Bill Ackman has long been a Warren Buffett student. Bryan Bed/Getty Images of The New York Times

Warren Buffett's Berkshire Hathaway (BRK.A) is one of the most important companies in the world today, managing more than $1 trillion in industry investment. Few people know that the investment powerhouse is a struggling textile company, acquired by Buffett in 1962. Buffett was a hedge fund manager at the time, and in the late 1950s, Berkshire Hathaway was worth in the late 1950s, even though it was closing factories and firing workers. He bought most of the shares, provided much needed capital, and slowly turned it into a diversified holding company.

Fast forward half a century, Bill Ackman, the billionaire hedge fund manager behind Pershing Plaza Capital Management, hopes to replicate Buffett by creating the “Modern Berkshire Hathaway” success. The $900 million he offered to buy shares at Howard Hughes Holdings, a Texas-based real estate company, which has built large residential communities called the main plan community (MPC). Howard Hughes has a market capitalization of $3.6 billion in its field.

“It's much better than a dying textile company,” Ackerman said in a post yesterday (February 18). “Owning a small MPC [master-planned communities] It is a great long-term business to eventually become a big city in the country's best pro-business market. ”

Ackman, a long-time Warren Buffett student, said he was inspired to become a 24-year-old investor after reading a letter from Berkshire Hathaway shareholders. .

Pershing Square bought 10,000,000 new public offerings of Howard Hughes common stock for $90 per share, according to a company press release. Pershing Square already owns 31% of the company. Ackman served as Howard Hughes chairman from 2010 to April last year.

Ackman said in Howard Hughes' plan that the plan “adopts a similar, long-term, shareholder-oriented principle to Berkshire” and “intentions to hold forever stock”.

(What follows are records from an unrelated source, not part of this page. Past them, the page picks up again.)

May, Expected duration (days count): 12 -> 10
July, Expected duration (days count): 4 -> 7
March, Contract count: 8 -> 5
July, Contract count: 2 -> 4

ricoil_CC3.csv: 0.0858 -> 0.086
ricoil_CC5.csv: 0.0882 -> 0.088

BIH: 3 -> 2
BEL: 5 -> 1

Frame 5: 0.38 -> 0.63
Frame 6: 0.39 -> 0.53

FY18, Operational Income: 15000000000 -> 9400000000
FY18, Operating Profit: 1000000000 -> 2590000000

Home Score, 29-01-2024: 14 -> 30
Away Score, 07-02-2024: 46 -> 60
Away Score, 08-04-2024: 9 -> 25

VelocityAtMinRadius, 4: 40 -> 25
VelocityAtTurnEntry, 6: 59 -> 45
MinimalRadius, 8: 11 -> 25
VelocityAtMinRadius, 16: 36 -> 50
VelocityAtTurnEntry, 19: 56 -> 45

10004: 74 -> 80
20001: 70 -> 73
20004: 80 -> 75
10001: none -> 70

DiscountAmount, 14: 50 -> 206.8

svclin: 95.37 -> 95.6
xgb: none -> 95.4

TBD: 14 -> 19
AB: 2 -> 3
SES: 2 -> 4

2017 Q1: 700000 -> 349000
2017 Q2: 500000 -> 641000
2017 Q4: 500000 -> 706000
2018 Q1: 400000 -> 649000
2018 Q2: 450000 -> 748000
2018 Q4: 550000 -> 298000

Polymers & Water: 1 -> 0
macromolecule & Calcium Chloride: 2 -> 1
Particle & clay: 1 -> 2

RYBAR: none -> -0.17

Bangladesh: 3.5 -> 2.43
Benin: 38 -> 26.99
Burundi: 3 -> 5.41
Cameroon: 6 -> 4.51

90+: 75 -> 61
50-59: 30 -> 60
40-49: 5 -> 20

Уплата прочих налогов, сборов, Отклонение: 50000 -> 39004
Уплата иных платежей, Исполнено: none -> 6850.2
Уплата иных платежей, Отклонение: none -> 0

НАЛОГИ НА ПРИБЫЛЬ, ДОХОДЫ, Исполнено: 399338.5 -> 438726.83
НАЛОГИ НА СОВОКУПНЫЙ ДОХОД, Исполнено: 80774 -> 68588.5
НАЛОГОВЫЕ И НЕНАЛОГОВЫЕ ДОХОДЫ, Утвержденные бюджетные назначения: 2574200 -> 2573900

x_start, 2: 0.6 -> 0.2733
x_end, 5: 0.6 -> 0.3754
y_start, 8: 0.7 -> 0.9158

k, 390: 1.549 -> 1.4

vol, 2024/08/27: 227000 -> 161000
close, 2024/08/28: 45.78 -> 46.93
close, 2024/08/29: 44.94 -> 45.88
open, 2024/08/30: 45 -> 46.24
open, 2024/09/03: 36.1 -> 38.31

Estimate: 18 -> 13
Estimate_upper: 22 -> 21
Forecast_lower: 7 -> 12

The genius of Buffett buying a dying textile company is that it is still generating strong cash flows, which Buffett redirects to the buying company, which he believes has strong long-term growth prospects. Unlike Berkshire Hathaway, who no longer owns any textile business, Ackman said Howard Hughes will continue to develop MPCs in Texas. But he also plans to use the company's real estate portfolio to bring steady cash flows to strong long-term investments.